Assistant professor Kelli Canada and associate professor Clark Peters of the MU School of Social Work recently published a study outlining the potential factors that lead to veterans entering the criminal justice system.
Veterans made up approximately 8 percent of the United States prison population from 2011 through 2012, according to a report from the U.S. Department of Justice.
“I got interested in understanding a little bit more about why veterans came into contact with the criminal justice system and if it was for similar or different reasons than people without military backgrounds,” Canada said. “There’s a lot of mixed research as well as a lot of areas where I think we still don’t understand fully what goes on with veterans.”
In the past, Canada worked with adult mental health courts in Chicago. In Columbia, she worked with the first Veterans Treatment Court in Boone County, which opened in 2013.
Canada says the goal of these special courts is to try and rehabilitate at-risk people instead of incarcerating them, which can often do more harm than good. The Veterans Treatment Court operates the same as most adult mental health courts, the only difference being the court requires prior military service.
The study, which was published in the Journal of Qualitative Criminal Justice and Criminology in June, is the first installment of a two-part study.

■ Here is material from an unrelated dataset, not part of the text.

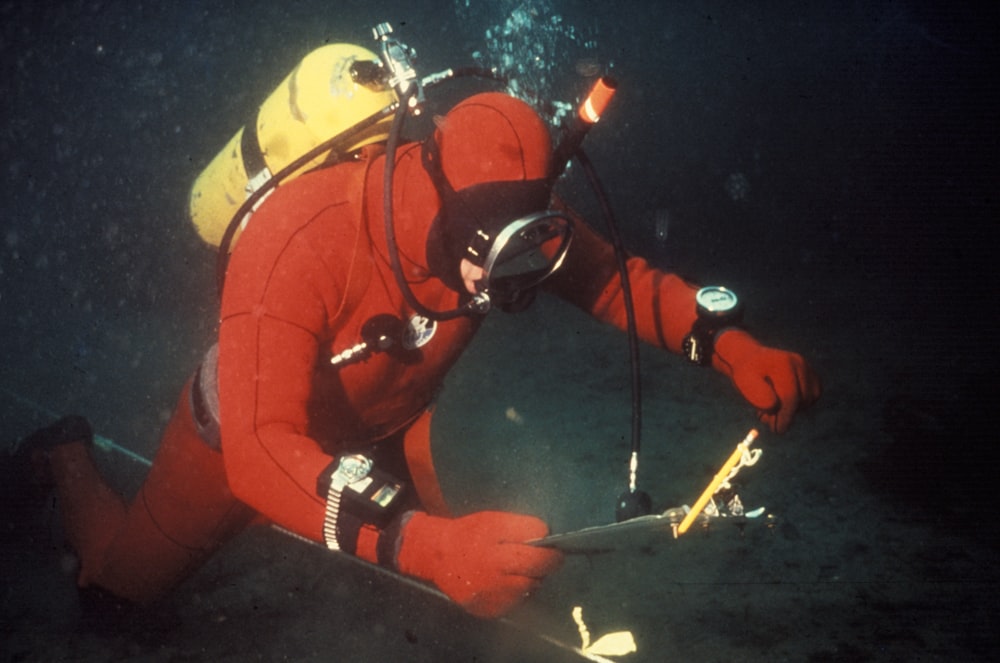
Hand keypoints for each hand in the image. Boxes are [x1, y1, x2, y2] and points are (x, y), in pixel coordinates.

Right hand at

Initially, Canada and Peters collected qualitative data and later moved onto quantitative data collection in the second half of the first study. In the first stage, they interviewed 28 veterans about their personal stories and experiences with being in the military and being discharged from the military.
Most of the veterans interviewed struggled with post-traumatic stress disorder, traumatic brain injury, substance abuse and finding meaningful work once returning home, which are factors that led to their involvement with the criminal justice system.
After hearing the veterans’ stories, Canada and Peters moved on to collect data about race, sex, branch of military and types of crimes committed amongst the 28 interviewed in the first study.
“We did something that was sequential; a mixed-method sequential design, so that means we did a qualitative component first to learn a little bit more about the population, and then the second part is the quantitative study where we took what we learned in the first part of the study and we tried to operationalize it and measure it so that we could look at a bigger population,” Canada said.
Canada and Peters plan to start the publishing process of the second portion of their study, which uses data about arrest patterns among larger groups of veterans, this winter. By the end of this project, the researchers hope to understand the role the criminal justice system plays in veterans’ lives and to open the public’s eyes to some of the issues veterans face, Canada said.